Technology is evolving faster than we can blink and it’s becoming clear that it’s time creativity and control were reclaimed. As monopolies and walled gardens dominate and limit access, the balance between innovation and content creation is more crucial than ever. In a rapidly changing ecosystem,  publishers are exploring strategies to navigate an open internet increasingly challenged by distribution obstacles and signal loss.

Once a beacon of free and open access, the open web faces an identity crisis. Media companies that once thrived on direct consumer connection are struggling with the rise of walled gardens. Marketers, for their part, acknowledge their role in building these silos as they increasingly funnel media budgets into tech giants. Reclaiming control of data, creative strategies, and audience engagement is critical to preserving the future for both sides.

Publishers should not look at these shifts as threats but as opportunities to develop new strategies that align with consumer behavior and market demands.

▶ _Source excerpt_
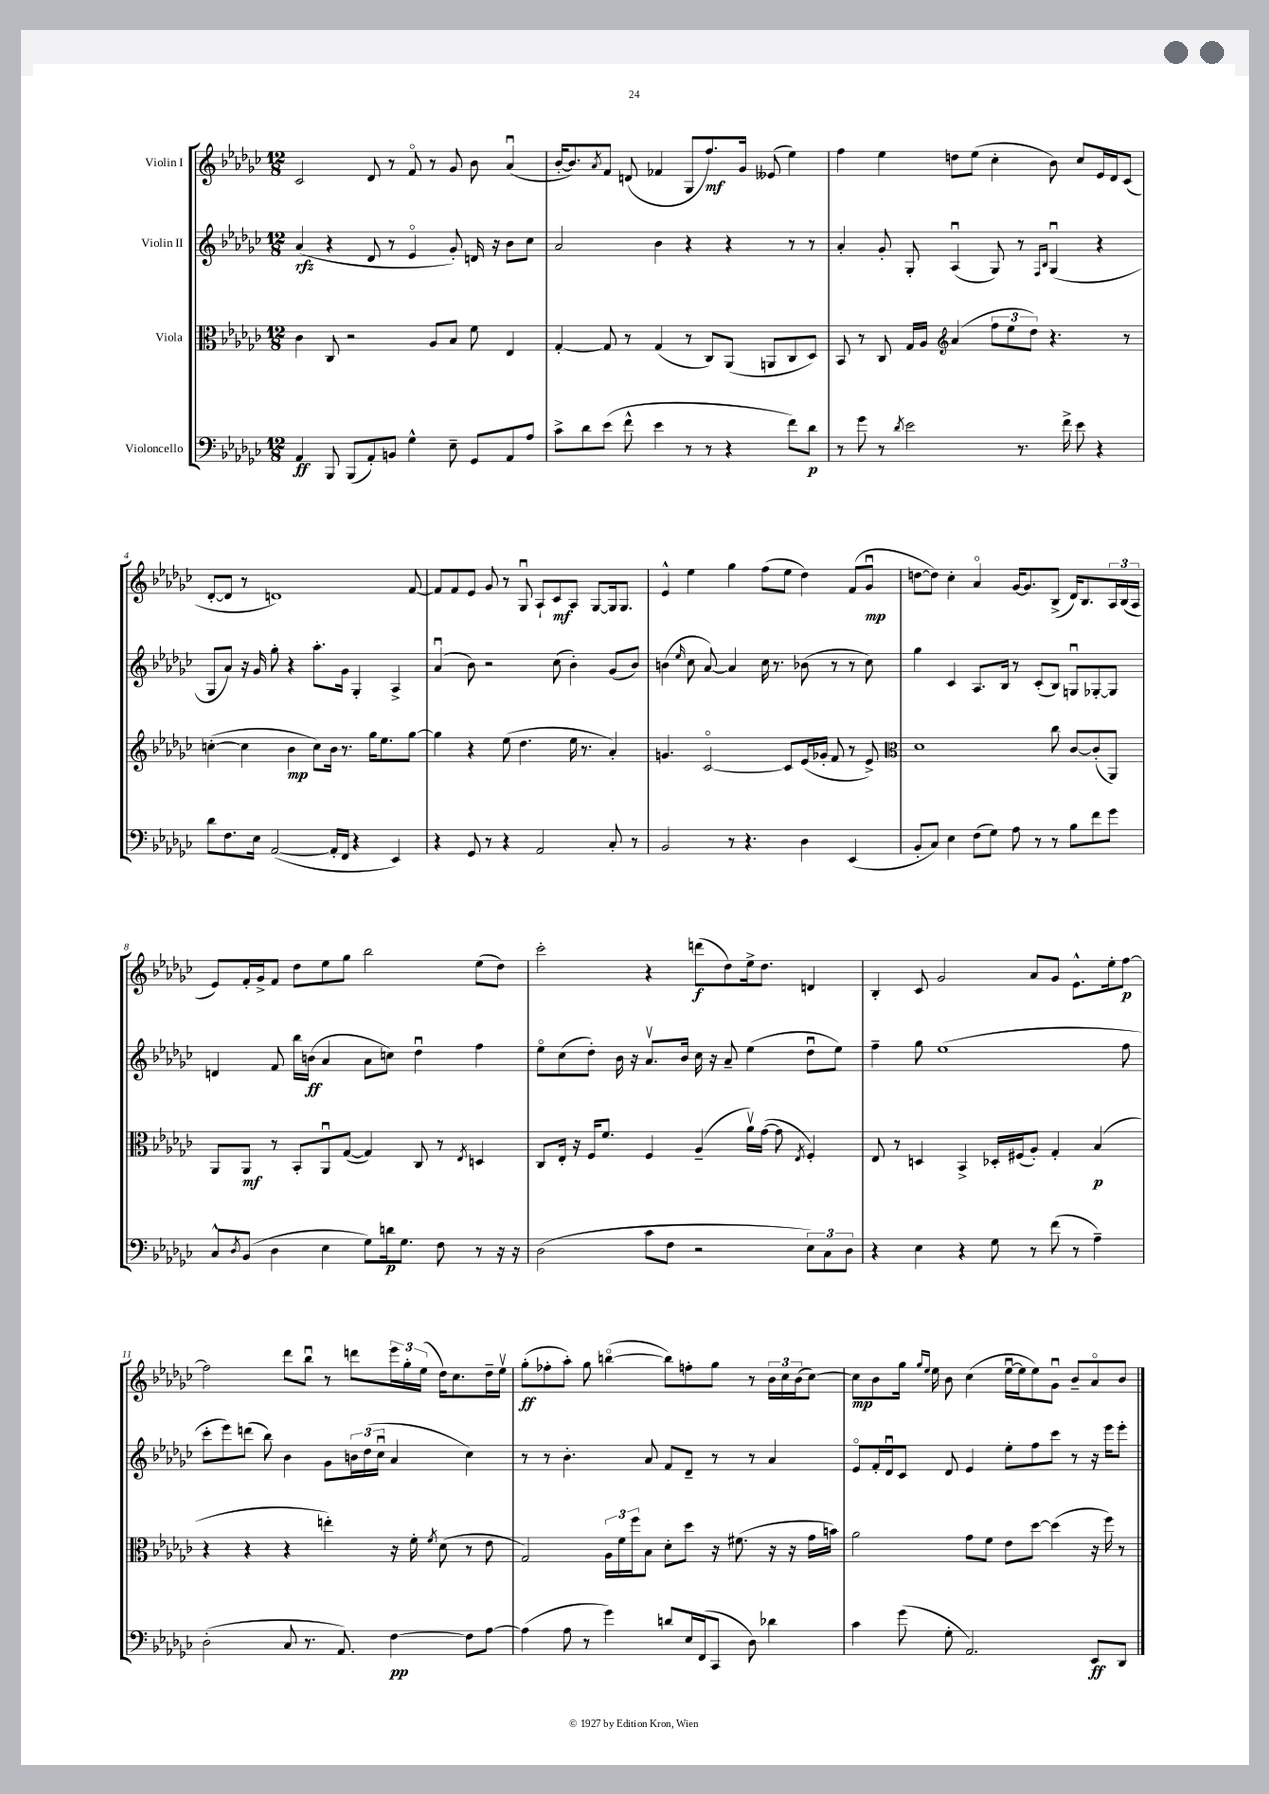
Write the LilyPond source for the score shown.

▶ _Given request 1_
Translate this sentence from the passage on the open web into Spanish: "Once a beacon of free and open access, the open web faces an identity crisis."
▶ _Given request 2_
Please decide whether each statement agrees with the passage on the open web, answering yes or no and quoting the words that settle it.
(a) Marketers deny having any part in building walled gardens.
(b) Publishers are urged to treat the current shifts as opportunities.
(c) Monopolies and walled gardens widen access.
▶ _Given request 3_
According to the passage on the open web, what two things increasingly challenge the open internet that publishers are trying to navigate?

▶ _Exercise solution 1_
La web abierta, que antes fue un faro de acceso libre y abierto, se enfrenta a una crisis de identidad.

▶ _Exercise solution 2_
(a) No: "Marketers, for their part, acknowledge their role in building these silos"
(b) Yes: "Publishers should not look at these shifts as threats but as opportunities"
(c) No: "monopolies and walled gardens dominate and limit access"

▶ _Exercise solution 3_
Distribution obstacles and signal loss.